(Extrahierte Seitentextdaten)
════════════════════
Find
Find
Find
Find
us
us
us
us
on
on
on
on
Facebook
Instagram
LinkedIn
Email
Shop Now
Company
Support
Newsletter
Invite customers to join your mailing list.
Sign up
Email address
════════════════════
AUFGABENSTELLUNG: Den Seitentext aus allen obigen Zeilen extrahieren und Zeile für Zeile in unveränderter Reihenfolge und Schreibweise wiedergeben.

ERGEBNIS:
Find
Find
Find
Find
us
us
us
us
on
on
on
on
Facebook
Instagram
LinkedIn
Email
Shop Now
Company
Support
Newsletter
Invite customers to join your mailing list.
Sign up
Email address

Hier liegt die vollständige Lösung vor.